Exercise prompt:
For every record, give an exact copy that has no pictures in it.

<<<<

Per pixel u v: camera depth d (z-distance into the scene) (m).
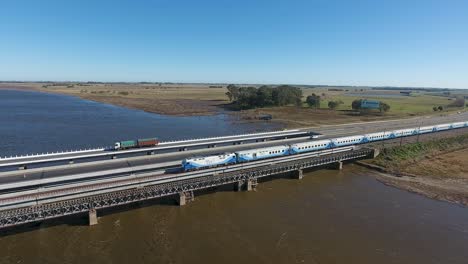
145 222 57.31
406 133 123.00
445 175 88.50
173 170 69.19
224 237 53.75
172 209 62.59
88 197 56.34
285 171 80.12
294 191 74.81
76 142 117.19
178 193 63.62
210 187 72.94
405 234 56.75
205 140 95.94
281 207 65.88
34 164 72.69
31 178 58.84
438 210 66.56
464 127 148.62
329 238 54.69
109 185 58.81
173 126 156.88
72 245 49.69
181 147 85.31
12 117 168.50
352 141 104.06
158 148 82.12
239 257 48.47
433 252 51.56
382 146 106.88
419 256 50.41
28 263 45.25
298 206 66.69
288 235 55.12
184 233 54.34
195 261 47.19
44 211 50.78
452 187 79.75
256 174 74.94
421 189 78.06
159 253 48.72
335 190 76.38
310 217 62.00
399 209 66.69
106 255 47.75
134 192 59.22
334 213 64.00
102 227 54.97
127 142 81.88
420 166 95.50
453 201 71.31
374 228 58.53
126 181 61.34
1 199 51.34
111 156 77.50
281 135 107.81
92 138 124.31
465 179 85.50
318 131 127.81
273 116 191.88
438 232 57.72
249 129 151.50
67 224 55.19
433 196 73.94
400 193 75.38
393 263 48.50
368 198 72.00
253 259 48.12
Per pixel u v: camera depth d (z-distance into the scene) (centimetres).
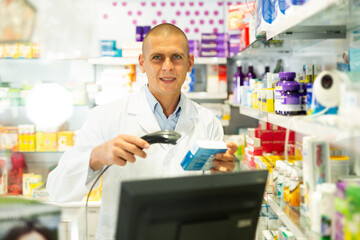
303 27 166
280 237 187
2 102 350
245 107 273
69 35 324
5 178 347
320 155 116
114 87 359
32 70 367
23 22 299
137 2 413
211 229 92
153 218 83
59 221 87
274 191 183
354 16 133
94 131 195
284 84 159
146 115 197
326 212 105
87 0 298
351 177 125
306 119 121
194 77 373
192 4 416
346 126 88
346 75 110
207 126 212
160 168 190
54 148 353
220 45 373
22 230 84
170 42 170
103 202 191
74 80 375
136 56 355
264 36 202
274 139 276
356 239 79
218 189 91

>>>>

Answer section:
Per pixel u v: camera depth d (z-distance into the scene) (m).
145 222 57.31
406 133 123.00
445 175 88.50
173 170 69.19
224 237 53.75
172 209 62.59
88 197 56.34
285 171 80.12
294 191 74.81
76 142 117.19
178 193 63.62
210 187 72.94
405 234 56.75
205 140 95.94
281 207 65.88
34 164 72.69
31 178 58.84
438 210 66.56
464 127 148.62
329 238 54.69
109 185 58.81
173 126 156.88
72 245 49.69
181 147 85.31
12 117 168.50
352 141 104.06
158 148 82.12
239 257 48.47
433 252 51.56
382 146 106.88
419 256 50.41
28 263 45.25
298 206 66.69
288 235 55.12
184 233 54.34
195 261 47.19
44 211 50.78
452 187 79.75
256 174 74.94
421 189 78.06
159 253 48.72
335 190 76.38
310 217 62.00
399 209 66.69
106 255 47.75
134 192 59.22
334 213 64.00
102 227 54.97
127 142 81.88
420 166 95.50
453 201 71.31
374 228 58.53
126 181 61.34
1 199 51.34
111 156 77.50
281 135 107.81
92 138 124.31
465 179 85.50
318 131 127.81
273 116 191.88
438 232 57.72
249 129 151.50
67 224 55.19
433 196 73.94
400 193 75.38
393 263 48.50
368 198 72.00
253 259 48.12
Per pixel u v: camera depth d (z-distance into the scene) (centimetres).
303 27 166
280 237 187
2 102 350
245 107 273
69 35 324
5 178 347
320 155 116
114 87 359
32 70 367
23 22 299
137 2 413
211 229 92
153 218 83
59 221 87
274 191 183
354 16 133
94 131 195
284 84 159
146 115 197
326 212 105
87 0 298
351 177 125
306 119 121
194 77 373
192 4 416
346 126 88
346 75 110
207 126 212
160 168 190
54 148 353
220 45 373
22 230 84
170 42 170
103 202 191
74 80 375
136 56 355
264 36 202
274 139 276
356 239 79
218 189 91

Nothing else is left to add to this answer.